Exercise aim:
Each line below should be repeated exactly as it stands.

(Collected data)

#####

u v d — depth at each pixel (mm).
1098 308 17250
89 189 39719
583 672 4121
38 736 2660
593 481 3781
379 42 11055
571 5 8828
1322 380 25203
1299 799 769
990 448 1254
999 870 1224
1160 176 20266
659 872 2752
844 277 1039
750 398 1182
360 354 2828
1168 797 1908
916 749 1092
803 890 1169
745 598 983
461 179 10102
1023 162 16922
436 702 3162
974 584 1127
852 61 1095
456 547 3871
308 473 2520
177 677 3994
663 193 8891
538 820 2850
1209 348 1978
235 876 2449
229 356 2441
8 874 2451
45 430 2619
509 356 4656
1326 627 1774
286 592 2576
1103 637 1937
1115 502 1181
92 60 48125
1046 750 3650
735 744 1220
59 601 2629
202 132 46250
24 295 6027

#####

Written answer:
u v d — depth at each pixel (mm).
1098 308 17250
89 189 39719
583 672 4121
38 736 2660
593 481 3781
379 42 11055
571 5 8828
1322 380 25203
1299 799 769
990 448 1254
999 870 1224
1160 176 20266
659 872 2752
844 277 1039
750 398 1182
360 354 2828
1168 797 1908
916 749 1092
803 890 1169
745 598 983
461 179 10102
1023 162 16922
436 702 3162
974 584 1127
852 61 1095
456 547 3871
308 473 2520
177 677 3994
663 193 8891
538 820 2850
1209 348 1978
235 876 2449
229 356 2441
8 874 2451
45 430 2619
509 356 4656
1326 627 1774
286 592 2576
1103 637 1937
1115 502 1181
92 60 48125
1046 750 3650
735 744 1220
59 601 2629
202 132 46250
24 295 6027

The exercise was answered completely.